Дети рассмеялись – кроме Кэтрин, которая нахмурилась, сосредоточенно рассматривая ленты в своих волосах.
Джени, сидевшая у меня на коленях, посмотрела на меня и хихикнула:
– Болван!
Я улыбнулась. Да, придется нелегко, но пока все идет нормально.
Позже в зале для прислуги миссис Диллоуэй проинструктировала меня:
– Дети пьют чай в три. Сразу после этого Николас и Эббот берут уроки верховой езды, а Кэтрин и Джени – уроки фортепиано.
Я кивнула, а она направилась в коридор.
– Позвольте спросить: почему Кэтрин не позволяют ездить верхом с братьями? – спросила я сидевшую рядом со мной Сэди.
Та вздохнула.
– Лорд Ливингстон против. С тех пор, как умерла леди Анна.
Я понизила голос:
– Она погибла, катаясь верхом?
– Нет, нет, – ответила Сэди. – Что вы, если бы катаясь верхом! – Она сжала бусы у себя на шее и вздохнула. – С тех пор как она умерла, лорд Ливингстон стал совершенно другим человеком.
– Как это?
Сэди осмотрелась по сторонам, словно опасаясь, что среди чашек, выстроившихся на полке, могли прятаться шпионы.
– Он совсем переменился. Замкнулся в себе. Ну, пожалуй, он всегда был замкнутым, но теперь совсем другое дело – стало гораздо хуже. Я бы сказала, в день, когда умерла леди Анна, дети потеряли обоих родителей. Он не обращает на них никакого внимания.
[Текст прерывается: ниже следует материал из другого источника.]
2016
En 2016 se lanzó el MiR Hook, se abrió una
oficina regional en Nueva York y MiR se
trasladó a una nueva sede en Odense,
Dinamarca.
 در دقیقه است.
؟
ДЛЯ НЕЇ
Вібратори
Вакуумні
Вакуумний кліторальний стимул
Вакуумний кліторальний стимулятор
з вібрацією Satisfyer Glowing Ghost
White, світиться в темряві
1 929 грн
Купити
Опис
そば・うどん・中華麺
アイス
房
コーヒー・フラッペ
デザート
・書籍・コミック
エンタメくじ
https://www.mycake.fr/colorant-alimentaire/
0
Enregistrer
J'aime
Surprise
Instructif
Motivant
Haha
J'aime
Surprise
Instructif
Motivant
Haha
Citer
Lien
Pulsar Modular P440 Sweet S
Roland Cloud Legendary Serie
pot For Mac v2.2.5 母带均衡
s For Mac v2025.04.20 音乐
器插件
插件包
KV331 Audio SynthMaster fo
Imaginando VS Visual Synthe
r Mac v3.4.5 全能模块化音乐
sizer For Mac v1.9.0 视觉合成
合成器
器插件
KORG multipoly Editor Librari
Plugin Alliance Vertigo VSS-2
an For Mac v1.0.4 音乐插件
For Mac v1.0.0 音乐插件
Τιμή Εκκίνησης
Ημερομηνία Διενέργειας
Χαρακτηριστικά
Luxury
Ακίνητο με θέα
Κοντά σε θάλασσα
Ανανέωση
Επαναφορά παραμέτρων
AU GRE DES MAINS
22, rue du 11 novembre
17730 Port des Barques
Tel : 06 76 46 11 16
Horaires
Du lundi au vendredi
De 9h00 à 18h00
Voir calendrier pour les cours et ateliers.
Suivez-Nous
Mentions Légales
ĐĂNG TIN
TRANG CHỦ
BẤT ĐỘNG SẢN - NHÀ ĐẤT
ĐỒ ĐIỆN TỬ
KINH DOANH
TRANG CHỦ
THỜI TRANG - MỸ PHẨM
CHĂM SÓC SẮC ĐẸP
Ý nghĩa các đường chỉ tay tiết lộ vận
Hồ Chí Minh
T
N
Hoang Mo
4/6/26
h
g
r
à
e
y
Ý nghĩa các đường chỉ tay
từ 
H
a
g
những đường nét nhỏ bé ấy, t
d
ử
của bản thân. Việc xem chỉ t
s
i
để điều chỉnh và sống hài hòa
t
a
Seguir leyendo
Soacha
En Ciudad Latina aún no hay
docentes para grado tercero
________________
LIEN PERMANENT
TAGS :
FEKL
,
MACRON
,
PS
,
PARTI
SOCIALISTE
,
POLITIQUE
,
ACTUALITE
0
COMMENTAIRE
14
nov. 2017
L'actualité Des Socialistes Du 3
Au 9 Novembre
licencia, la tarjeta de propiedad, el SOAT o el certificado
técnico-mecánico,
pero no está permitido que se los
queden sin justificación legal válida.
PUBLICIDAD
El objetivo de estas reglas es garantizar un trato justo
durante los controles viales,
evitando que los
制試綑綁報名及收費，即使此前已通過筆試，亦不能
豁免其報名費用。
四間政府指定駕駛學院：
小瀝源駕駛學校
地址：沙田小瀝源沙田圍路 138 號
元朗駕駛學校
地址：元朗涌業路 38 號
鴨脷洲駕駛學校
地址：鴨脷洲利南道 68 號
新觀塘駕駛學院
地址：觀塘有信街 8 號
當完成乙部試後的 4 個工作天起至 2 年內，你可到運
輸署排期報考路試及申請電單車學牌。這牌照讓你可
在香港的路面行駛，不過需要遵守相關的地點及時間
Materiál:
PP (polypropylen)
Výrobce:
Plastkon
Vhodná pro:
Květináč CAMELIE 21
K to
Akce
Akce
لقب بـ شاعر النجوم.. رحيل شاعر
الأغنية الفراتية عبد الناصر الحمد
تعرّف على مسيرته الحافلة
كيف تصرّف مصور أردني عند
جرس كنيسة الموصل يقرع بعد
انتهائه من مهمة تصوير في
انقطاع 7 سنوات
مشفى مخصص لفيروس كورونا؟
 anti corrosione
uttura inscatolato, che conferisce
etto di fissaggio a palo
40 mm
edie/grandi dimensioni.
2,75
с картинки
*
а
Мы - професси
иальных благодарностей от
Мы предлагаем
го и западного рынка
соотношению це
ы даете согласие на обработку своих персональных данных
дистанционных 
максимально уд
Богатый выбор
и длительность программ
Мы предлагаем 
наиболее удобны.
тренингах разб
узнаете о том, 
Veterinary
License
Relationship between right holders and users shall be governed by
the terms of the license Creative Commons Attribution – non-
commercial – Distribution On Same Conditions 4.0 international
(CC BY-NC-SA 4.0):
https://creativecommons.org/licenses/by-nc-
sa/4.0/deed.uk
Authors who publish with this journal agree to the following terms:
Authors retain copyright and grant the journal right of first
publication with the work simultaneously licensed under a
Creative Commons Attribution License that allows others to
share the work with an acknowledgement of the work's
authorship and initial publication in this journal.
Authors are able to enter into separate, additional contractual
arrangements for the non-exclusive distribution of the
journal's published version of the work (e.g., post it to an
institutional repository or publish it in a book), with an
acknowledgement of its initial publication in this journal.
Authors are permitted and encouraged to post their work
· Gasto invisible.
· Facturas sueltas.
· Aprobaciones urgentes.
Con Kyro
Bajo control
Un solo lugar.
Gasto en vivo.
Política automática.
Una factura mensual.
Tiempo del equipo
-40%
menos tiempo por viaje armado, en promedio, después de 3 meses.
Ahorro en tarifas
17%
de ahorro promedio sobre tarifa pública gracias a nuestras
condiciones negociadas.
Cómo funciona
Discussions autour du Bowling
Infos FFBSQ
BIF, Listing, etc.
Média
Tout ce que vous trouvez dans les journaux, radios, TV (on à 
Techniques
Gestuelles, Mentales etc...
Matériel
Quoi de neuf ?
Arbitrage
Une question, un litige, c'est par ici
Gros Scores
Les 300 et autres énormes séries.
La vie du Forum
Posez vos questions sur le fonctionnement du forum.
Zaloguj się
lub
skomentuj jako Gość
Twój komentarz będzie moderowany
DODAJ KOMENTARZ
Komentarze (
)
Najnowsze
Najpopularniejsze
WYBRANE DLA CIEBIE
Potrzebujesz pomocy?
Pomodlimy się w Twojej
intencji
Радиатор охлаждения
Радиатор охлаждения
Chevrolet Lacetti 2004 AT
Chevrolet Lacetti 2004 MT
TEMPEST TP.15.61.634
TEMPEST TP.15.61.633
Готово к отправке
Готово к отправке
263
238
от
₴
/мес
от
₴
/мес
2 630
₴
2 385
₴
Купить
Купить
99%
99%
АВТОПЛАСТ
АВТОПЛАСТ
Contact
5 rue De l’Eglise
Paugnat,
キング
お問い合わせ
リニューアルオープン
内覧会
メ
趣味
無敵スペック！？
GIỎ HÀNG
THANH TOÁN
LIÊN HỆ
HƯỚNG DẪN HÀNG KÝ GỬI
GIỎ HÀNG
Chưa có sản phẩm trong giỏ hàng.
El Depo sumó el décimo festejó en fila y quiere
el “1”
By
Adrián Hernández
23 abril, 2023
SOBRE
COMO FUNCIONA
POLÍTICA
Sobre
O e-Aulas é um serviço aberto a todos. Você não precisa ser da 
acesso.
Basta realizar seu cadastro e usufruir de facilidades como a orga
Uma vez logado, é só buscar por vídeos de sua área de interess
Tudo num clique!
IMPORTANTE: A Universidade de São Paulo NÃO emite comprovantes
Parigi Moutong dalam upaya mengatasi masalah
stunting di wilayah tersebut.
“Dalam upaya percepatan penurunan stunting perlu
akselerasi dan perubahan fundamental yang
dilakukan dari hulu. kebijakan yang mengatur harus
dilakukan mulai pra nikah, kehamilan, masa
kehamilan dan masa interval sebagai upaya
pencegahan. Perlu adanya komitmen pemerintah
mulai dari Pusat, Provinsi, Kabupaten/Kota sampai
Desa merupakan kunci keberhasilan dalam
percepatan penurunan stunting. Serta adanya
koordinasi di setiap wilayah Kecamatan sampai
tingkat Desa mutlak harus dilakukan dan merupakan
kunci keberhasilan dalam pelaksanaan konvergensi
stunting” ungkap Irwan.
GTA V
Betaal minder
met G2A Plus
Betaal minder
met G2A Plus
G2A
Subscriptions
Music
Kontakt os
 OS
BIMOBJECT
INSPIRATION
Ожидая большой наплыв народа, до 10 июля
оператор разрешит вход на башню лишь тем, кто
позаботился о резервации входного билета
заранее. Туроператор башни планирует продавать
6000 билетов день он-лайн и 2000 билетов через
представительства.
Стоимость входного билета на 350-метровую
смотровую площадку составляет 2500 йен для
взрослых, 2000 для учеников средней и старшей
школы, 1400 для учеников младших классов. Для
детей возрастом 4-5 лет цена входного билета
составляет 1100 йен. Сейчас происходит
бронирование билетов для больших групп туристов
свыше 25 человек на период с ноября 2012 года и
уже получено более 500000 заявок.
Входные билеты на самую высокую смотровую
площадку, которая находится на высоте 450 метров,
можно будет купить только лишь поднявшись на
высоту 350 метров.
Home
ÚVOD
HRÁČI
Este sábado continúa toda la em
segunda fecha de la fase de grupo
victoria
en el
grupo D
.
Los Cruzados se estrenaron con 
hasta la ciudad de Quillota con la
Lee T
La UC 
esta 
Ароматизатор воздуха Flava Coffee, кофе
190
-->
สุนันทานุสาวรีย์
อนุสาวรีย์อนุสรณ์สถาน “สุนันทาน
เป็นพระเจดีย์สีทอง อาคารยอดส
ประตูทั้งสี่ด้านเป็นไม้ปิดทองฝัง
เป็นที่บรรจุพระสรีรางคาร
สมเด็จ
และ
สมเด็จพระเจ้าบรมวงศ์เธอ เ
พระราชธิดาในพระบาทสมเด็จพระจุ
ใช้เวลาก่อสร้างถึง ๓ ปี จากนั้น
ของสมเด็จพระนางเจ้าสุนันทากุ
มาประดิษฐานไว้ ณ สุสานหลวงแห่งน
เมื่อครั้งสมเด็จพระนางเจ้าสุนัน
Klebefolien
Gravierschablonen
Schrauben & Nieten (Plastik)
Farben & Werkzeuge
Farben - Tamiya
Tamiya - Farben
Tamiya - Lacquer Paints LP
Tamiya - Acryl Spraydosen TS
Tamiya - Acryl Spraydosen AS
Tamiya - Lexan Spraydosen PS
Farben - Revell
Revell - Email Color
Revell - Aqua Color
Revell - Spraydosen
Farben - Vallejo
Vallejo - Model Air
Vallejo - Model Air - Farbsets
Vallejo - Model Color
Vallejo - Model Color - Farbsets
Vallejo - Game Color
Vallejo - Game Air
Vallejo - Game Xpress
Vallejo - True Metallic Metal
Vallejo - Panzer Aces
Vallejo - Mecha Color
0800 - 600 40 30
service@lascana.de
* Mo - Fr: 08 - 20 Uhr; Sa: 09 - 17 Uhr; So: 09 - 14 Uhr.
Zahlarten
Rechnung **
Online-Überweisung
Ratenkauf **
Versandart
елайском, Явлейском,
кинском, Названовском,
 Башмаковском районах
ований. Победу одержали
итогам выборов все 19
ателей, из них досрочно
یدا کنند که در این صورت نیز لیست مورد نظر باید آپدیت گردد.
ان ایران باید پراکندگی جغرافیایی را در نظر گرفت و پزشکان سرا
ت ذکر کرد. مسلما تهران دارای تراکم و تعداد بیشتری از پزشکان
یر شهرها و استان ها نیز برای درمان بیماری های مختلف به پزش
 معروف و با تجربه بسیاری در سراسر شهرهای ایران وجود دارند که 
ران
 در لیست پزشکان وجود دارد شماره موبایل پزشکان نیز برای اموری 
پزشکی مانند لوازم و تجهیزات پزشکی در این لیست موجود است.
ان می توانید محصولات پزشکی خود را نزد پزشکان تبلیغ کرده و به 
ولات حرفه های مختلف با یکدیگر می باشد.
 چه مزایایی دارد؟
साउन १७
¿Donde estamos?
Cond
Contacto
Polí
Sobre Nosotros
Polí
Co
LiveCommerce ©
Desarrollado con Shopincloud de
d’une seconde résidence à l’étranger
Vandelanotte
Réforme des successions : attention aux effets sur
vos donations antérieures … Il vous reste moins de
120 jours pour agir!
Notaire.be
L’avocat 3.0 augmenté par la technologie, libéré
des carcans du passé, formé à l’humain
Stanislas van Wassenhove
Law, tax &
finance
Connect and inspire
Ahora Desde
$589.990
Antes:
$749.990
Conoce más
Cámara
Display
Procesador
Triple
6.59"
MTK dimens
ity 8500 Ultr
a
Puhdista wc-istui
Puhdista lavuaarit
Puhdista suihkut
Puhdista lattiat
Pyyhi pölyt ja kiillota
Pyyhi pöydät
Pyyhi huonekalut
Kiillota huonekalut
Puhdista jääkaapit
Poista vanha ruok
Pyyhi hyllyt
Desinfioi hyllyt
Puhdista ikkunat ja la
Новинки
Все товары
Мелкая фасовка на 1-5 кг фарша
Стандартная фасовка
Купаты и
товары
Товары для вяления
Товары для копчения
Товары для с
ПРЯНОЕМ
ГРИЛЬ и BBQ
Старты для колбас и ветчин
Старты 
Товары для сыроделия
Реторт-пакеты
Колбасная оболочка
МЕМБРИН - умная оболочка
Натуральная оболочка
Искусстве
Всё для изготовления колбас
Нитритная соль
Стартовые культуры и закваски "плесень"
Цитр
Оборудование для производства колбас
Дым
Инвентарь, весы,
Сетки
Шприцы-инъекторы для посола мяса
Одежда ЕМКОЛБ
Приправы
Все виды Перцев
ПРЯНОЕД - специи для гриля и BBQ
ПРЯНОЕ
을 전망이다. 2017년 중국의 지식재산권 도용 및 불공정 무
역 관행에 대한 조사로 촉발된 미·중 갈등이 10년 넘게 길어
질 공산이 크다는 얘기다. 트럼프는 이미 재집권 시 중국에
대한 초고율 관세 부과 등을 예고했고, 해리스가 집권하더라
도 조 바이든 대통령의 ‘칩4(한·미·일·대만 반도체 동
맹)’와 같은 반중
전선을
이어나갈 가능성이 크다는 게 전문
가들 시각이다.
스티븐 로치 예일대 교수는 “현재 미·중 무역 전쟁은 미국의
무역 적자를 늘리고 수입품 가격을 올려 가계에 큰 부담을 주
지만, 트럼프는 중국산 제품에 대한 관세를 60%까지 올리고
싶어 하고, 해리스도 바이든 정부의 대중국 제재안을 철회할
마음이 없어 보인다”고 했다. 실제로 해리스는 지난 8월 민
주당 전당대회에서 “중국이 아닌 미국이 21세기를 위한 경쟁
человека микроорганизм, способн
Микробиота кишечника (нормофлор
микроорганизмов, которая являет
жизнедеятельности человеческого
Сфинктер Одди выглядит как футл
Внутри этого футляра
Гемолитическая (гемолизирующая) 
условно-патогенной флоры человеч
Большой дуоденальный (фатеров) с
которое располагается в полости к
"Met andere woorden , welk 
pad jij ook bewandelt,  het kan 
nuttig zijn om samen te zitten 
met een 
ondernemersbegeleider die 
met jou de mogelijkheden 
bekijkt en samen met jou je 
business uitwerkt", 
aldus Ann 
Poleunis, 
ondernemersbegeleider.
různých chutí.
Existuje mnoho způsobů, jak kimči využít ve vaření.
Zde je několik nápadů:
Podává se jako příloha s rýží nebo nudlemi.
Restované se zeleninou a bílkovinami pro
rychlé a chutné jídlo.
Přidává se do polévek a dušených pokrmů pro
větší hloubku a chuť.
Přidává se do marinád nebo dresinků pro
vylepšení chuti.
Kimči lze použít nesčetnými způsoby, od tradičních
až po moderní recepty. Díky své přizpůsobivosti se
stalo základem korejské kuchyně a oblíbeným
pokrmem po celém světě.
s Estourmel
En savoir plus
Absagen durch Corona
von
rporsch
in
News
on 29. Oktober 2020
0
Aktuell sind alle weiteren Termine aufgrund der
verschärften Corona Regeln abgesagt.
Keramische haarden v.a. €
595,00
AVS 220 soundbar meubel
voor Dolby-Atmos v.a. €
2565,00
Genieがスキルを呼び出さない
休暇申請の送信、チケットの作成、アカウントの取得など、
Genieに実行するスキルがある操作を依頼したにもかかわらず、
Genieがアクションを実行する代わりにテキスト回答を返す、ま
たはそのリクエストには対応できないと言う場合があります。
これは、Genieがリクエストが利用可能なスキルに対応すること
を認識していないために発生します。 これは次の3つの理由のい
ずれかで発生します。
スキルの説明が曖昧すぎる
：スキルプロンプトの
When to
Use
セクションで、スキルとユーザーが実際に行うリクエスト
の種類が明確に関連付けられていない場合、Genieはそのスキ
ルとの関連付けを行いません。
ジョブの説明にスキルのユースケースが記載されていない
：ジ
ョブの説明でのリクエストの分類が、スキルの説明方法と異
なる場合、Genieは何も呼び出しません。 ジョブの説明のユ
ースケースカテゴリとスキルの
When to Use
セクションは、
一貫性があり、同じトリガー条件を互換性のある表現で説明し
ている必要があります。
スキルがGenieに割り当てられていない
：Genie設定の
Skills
Жаль.
Я придвинулась поближе к Сэди.
– А как она умерла?
Девушка пожала плечами.
– На самом деле никто не знает. Ее тело нашли там. – Она махнула рукой, помолчала, а потом понизила голос до шепота: – В саду.
Я прикрыла рот рукой.
– Ужасно. Наверное, лорд Ливингстон очень ее любил.
Сэди как будто боролась с собой. Она откусила булочку и, не успев прожевать, сказала:
– Наверное, можно и так сказать, но леди Анна не была здесь счастлива. Никогда. Ей никогда не нравились болота, уединение. Она скучала по Америке. Конечно, лорд Ливингстон пытался сделать ее счастливой. – Девушка указала на окно. – Он привозил всевозможные растения, деревья и кусты, какие только можно себе представить. И редкие. Надо было видеть, как тут дефилировали садовники с цветами из дебрей амазонских лесов. – Она вздохнула. – И этот сад… Лорд Ливингстон помог ей отыскать все камелии. Боже, как она любила камелии! Когда дело касалось сада леди Анны, никакие траты не принимались в расчет. Но знаете, он все равно не мог сравниться с ее садом в Америке. – Сэди кивнула своим мыслям. – Никогда не забуду ее лица в дни, когда она получала оттуда письма. Можно было подумать, что у нее вот-вот разорвется сердце.